WHAT THE EXERCISE ASKS: All lines from the one containing "Yumuşak Bilgi Köşesi" through the last line below must be duplicated exactly, with nothing outside that span.

DATA:
--------------------------------------------------
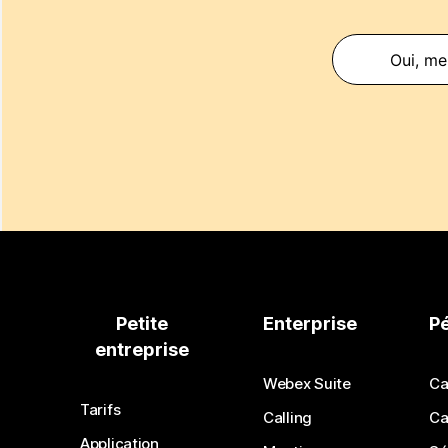
Oui, mer
Petite
Enterprise
P
entreprise
Webex Suite
Ca
Tarifs
Calling
Ca
Application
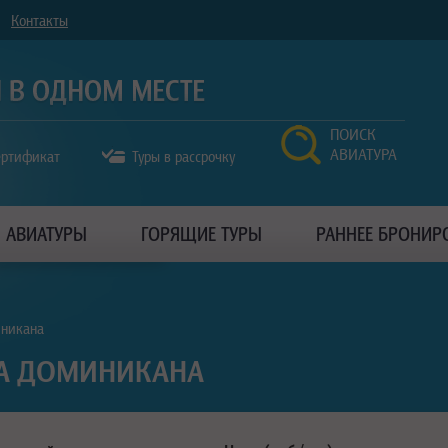
Контакты
ПОИСК
АВИАТУРА
ертификат
Туры в рассрочку
АВИАТУРЫ
ГОРЯЩИЕ ТУРЫ
РАННЕЕ БРОНИР
иникана
А ДОМИНИКАНА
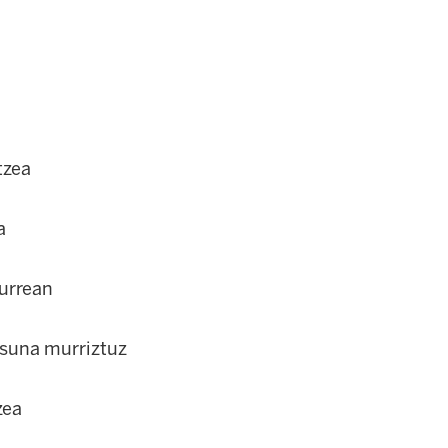
tzea
a
aurrean
asuna murriztuz
zea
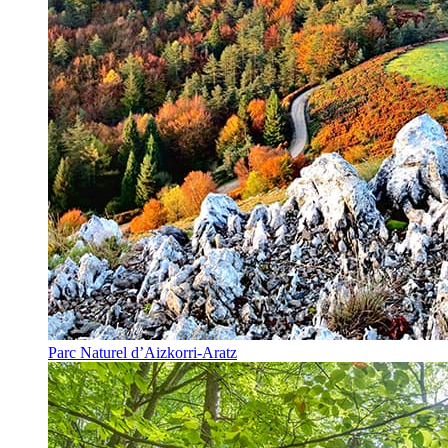
Parc Naturel d’Aizkorri-Aratz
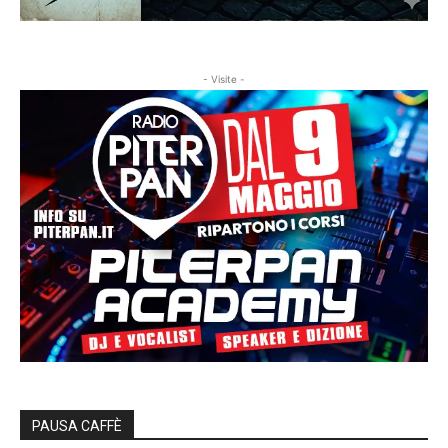
- Visite -
PAUSA CAFFÈ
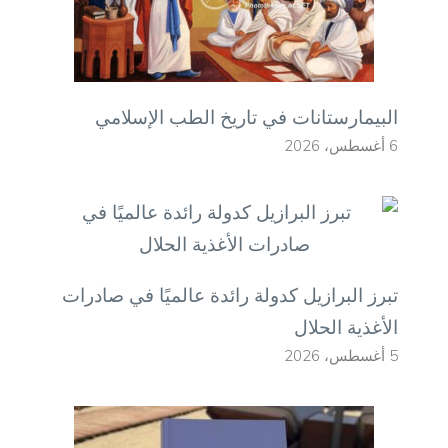
البيمارستانات في تاريخ الطب الإسلامي
6 أغسطس، 2026
تبرز البرازيل كدولة رائدة عالميًا في صادرات
الأغذية الحلال
5 أغسطس، 2026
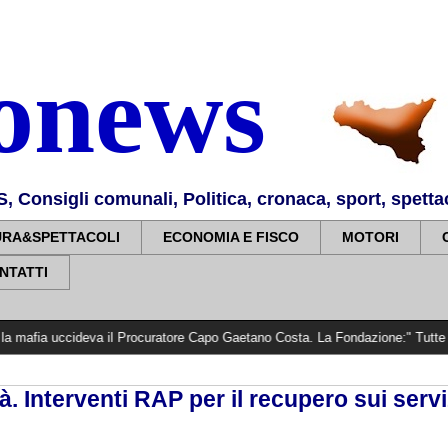
nonews
Consigli comunali, Politica, cronaca, sport, spettaco
URA&SPETTACOLI
ECONOMIA E FISCO
MOTORI
NTATTI
eva il Procuratore Capo Gaetano Costa. La Fondazione:" Tutte le Istituzioni de
tà. Interventi RAP per il recupero sui servi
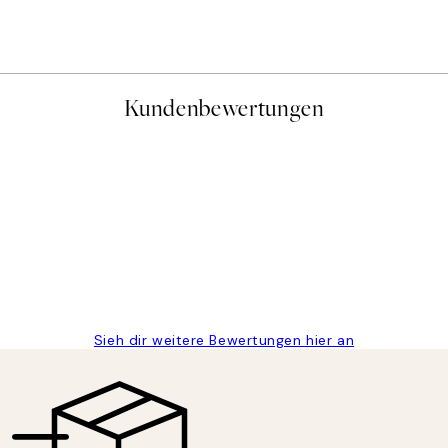
Ab 14,67 €
24,45 €
Kundenbewertungen
gen
Sieh dir weitere Bewertungen hier an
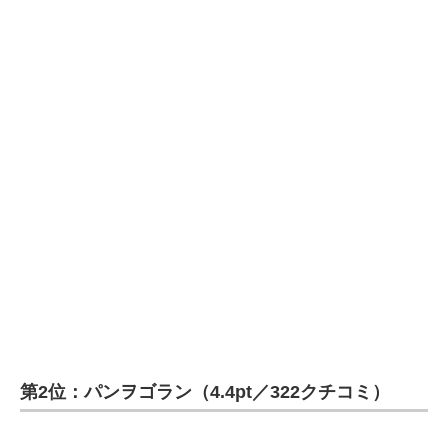
第2位：パンヲゴラン（4.4pt／322クチコミ）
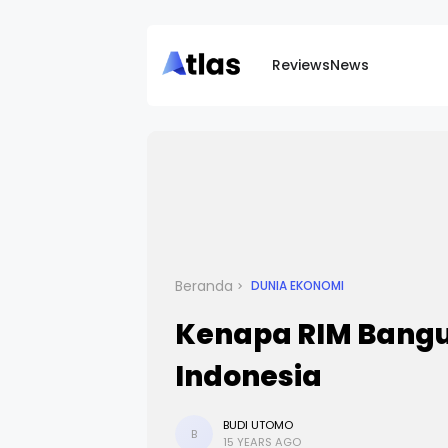
Reviews
News
Beranda
DUNIA EKONOMI
Kenapa RIM Bangun
Indonesia
BUDI UTOMO
B
15 YEARS AGO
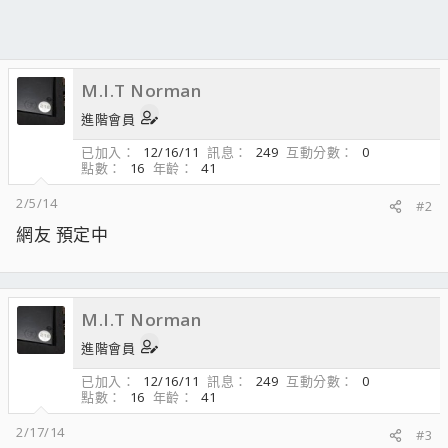
M.I.T Norman
進階會員
已加入
12/16/11
訊息
249
互動分數
0
點數
16
年齡
41
2/5/14
#2
網友 預定中
M.I.T Norman
進階會員
已加入
12/16/11
訊息
249
互動分數
0
點數
16
年齡
41
2/17/14
#3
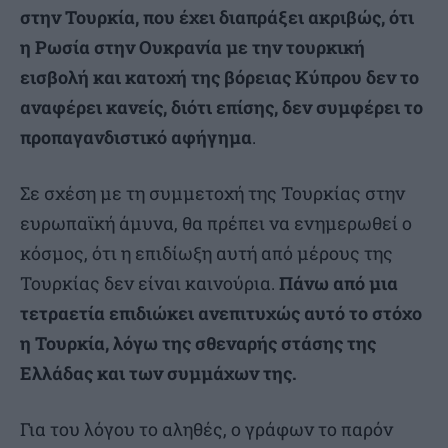
στην Τουρκία, που έχει διαπράξει ακριβώς, ότι
η Ρωσία στην Ουκρανία με την τουρκική
εισβολή και κατοχή της βόρειας Κύπρου δεν το
αναφέρει κανείς, διότι επίσης, δεν συμφέρει το
προπαγανδιστικό αφήγημα
.
Σε σχέση με τη συμμετοχή της Τουρκίας στην
ευρωπαϊκή άμυνα, θα πρέπει να ενημερωθεί ο
κόσμος, ότι η επιδίωξη αυτή από μέρους της
Τουρκίας δεν είναι καινούρια.
Πάνω από μια
τετραετία επιδιώκει ανεπιτυχώς αυτό το στόχο
η Τουρκία, λόγω της σθεναρής στάσης της
Ελλάδας και των συμμάχων της.
Για του λόγου το αληθές, ο γράφων το παρόν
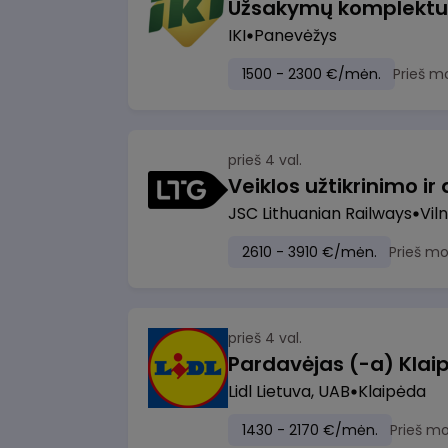
IKI
Panevėžys
1500 - 2300 €/mėn.
Prieš m
prieš 4 val.
JSC Lithuanian Railways
Viln
2610 - 3910 €/mėn.
Prieš m
prieš 4 val.
Pardavėjas (-a) Klaip
Lidl Lietuva, UAB
Klaipėda
1430 - 2170 €/mėn.
Prieš m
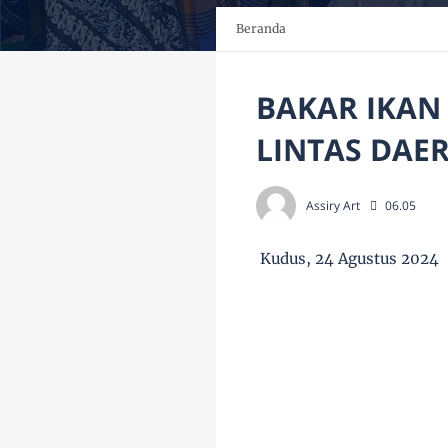
Beranda
BAKAR IKAN
LINTAS DAE
Assiry Art
06.05
Kudus, 24 Agustus 2024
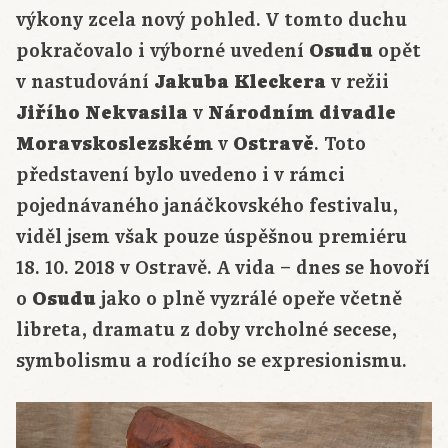
výkony zcela nový pohled. V tomto duchu
pokračovalo i výborné uvedení
Osudu
opět
v nastudování
Jakuba Kleckera
v režii
Jiřího Nekvasila
v
Národním divadle
Moravskoslezském
v
Ostravě
. Toto
představení bylo uvedeno i v rámci
pojednávaného janáčkovského festivalu,
viděl jsem však pouze úspěšnou premiéru
18. 10. 2018 v Ostravě. A vida – dnes se hovoří
o
Osudu
jako o plně vyzrálé opeře včetně
libreta, dramatu z doby vrcholné secese,
symbolismu a rodícího se expresionismu.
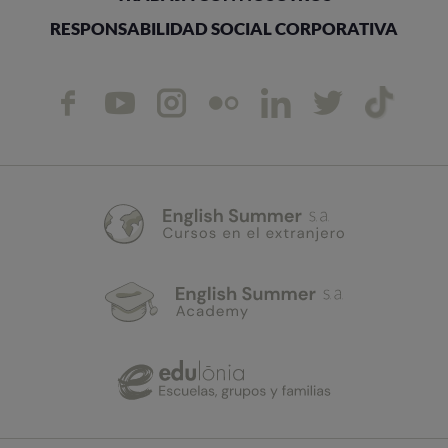
RESPONSABILIDAD SOCIAL CORPORATIVA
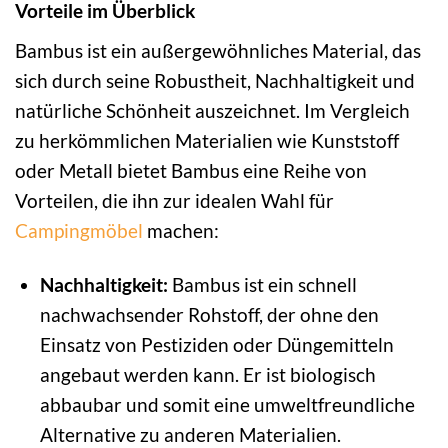
Vorteile im Überblick
Bambus ist ein außergewöhnliches Material, das
sich durch seine Robustheit, Nachhaltigkeit und
natürliche Schönheit auszeichnet. Im Vergleich
zu herkömmlichen Materialien wie Kunststoff
oder Metall bietet Bambus eine Reihe von
Vorteilen, die ihn zur idealen Wahl für
Campingmöbel
machen:
Nachhaltigkeit:
Bambus ist ein schnell
nachwachsender Rohstoff, der ohne den
Einsatz von Pestiziden oder Düngemitteln
angebaut werden kann. Er ist biologisch
abbaubar und somit eine umweltfreundliche
Alternative zu anderen Materialien.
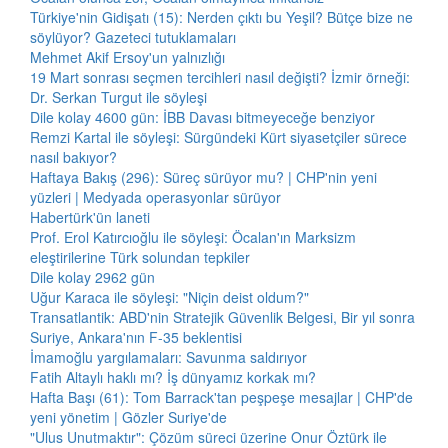
Türkiye'nin Gidişatı (15): Nerden çıktı bu Yeşil? Bütçe bize ne
söylüyor? Gazeteci tutuklamaları
Mehmet Akif Ersoy'un yalnızlığı
19 Mart sonrası seçmen tercihleri nasıl değişti? İzmir örneği:
Dr. Serkan Turgut ile söyleşi
Dile kolay 4600 gün: İBB Davası bitmeyeceğe benziyor
Remzi Kartal ile söyleşi: Sürgündeki Kürt siyasetçiler sürece
nasıl bakıyor?
Haftaya Bakış (296): Süreç sürüyor mu? | CHP'nin yeni
yüzleri | Medyada operasyonlar sürüyor
Habertürk'ün laneti
Prof. Erol Katırcıoğlu ile söyleşi: Öcalan'ın Marksizm
eleştirilerine Türk solundan tepkiler
Dile kolay 2962 gün
Uğur Karaca ile söyleşi: "Niçin deist oldum?"
Transatlantik: ABD'nin Stratejik Güvenlik Belgesi, Bir yıl sonra
Suriye, Ankara'nın F-35 beklentisi
İmamoğlu yargılamaları: Savunma saldırıyor
Fatih Altaylı haklı mı? İş dünyamız korkak mı?
Hafta Başı (61): Tom Barrack'tan peşpeşe mesajlar | CHP'de
yeni yönetim | Gözler Suriye'de
"Ulus Unutmaktır": Çözüm süreci üzerine Onur Öztürk ile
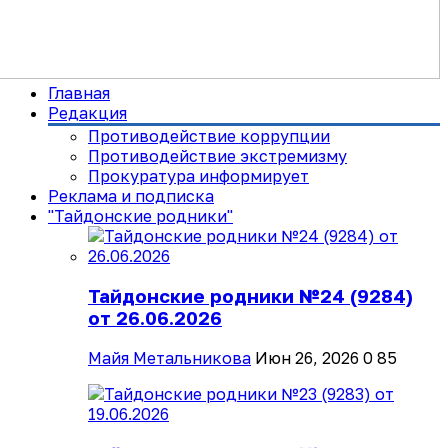
Главная
Редакция
Противодействие коррупции
Противодействие экстремизму
Прокуратура информирует
Реклама и подписка
"Тайдонские родники"
Тайдонские родники №24 (9284)
от 26.06.2026
Майя Метальникова
Июн 26, 2026
0
85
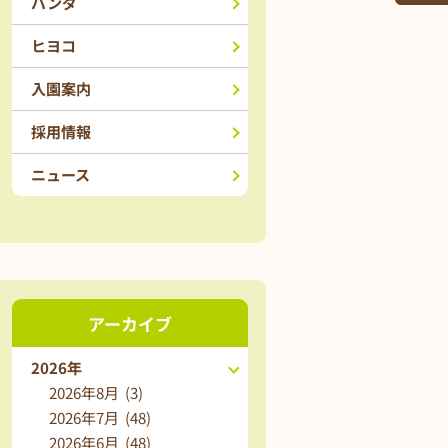
パンダ
ヒヨコ
入園案内
採用情報
ニュース
アーカイブ
2026年
2026年8月 (3)
2026年7月 (48)
2026年6月 (48)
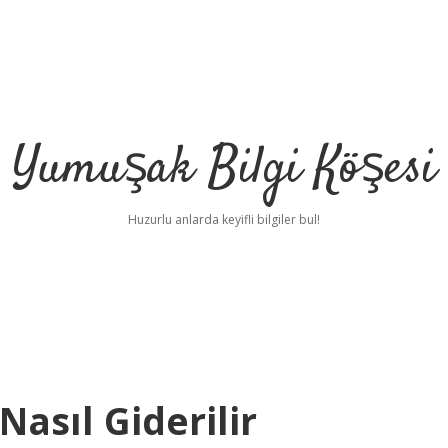
Yumuşak Bilgi Köşesi
Huzurlu anlarda keyifli bilgiler bul!
Nasıl Giderilir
--------------------------------------------------
WRITTEN RESPONSE:
Yumuşak Bilgi Köşesi
Huzurlu anlarda keyifli bilgiler bul!
Nasıl Giderilir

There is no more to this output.